TÁBUA DE DEDICAÇÕES
Ao abismo apenas ponto negro de uma geometria absoluta
ao silêncio dos espaços inertes ofereço meu urro imerso
no cosmo vivo
à “por que algo existe e não nada?”
Ao metro, ordem mas não medida
ao tempo hindu
hélices sânscritas ou socráticas?
Tempo curvo, lento ou vertiginoso?
À manhã, só o inicio das longas noites insensatas e
distantes
ao âmbito da náusea
ao cone da sombra.
HÁ
Há algo do sal da vertigem que cultivo
junto à madeixa deixada na escuridão
rente à folha da relva truncada
numa página antiga esmagada como verme
adjunto a catálogo esquecidos no rosto.
Há muito a fazer nada
tudo está em alta
quando a noite demora
(a aurora enlouquece)
e as coisas ficam vazias
há muito faço nada
(tudo com palavras)
muito não só este poema
que exige sustento
imaginação substantiva
pá de metáfora
trato de metonímia (pesada)
ração exata de adjetivo exausto
e certeza de saber que o dom da
interpretação é exaustivo e perece
além da cota justa de malha da alma
ampla se exige certa trapaça
com o corpo lascivo da palavra
portanto fora o poema que é vital
exigir mais que a vida (que é trânsito)
exigir trâmite de eternidade do verbo
(que também exige sustento
plausibilidade qualquer e apreciação constante).
VERSOS SEM MIM
ORAÇÕES DE LOUÇA
PRECES SEM MARFIM
O âmbito dessa vida tão surdo
torna-nos nulos. Abrigados da intempérie
perecemos, a alma exausta retira-se
da cena imunda do mundo. Nada nos faz
retroagir da indecência e do descuido
pelo espírito que se espoja no luxuoso lixo.

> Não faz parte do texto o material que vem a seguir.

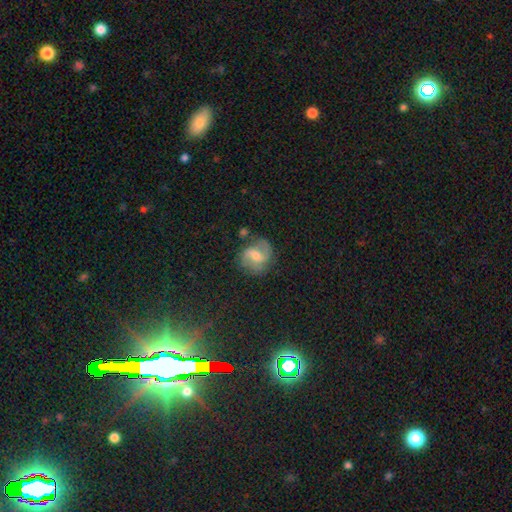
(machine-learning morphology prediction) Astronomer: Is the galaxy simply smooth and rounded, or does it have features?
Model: featured or disk — 75%.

O madeiro da cruz, a boa lenha da alma
tudo já não nos consagra, só amarga.
Gerador de ira instala-se na vida mais íntima.
À frente da vida ocidental, gira moeda mundana.
Num palmo de tempo, numa pegada de sopro
vão se os únicos resquícios da vida humana.
A cruz em troços, o rumo omisso
graduada a dor com mérito analgésico vital
o caminho do Gólgota estrangulado.
O sofrimento já não suporta a humana indiferença
seca o martírio, sura Cristo. Hoje
usurário joga a ação da vida
contra mortal (ou transitório) dividendo.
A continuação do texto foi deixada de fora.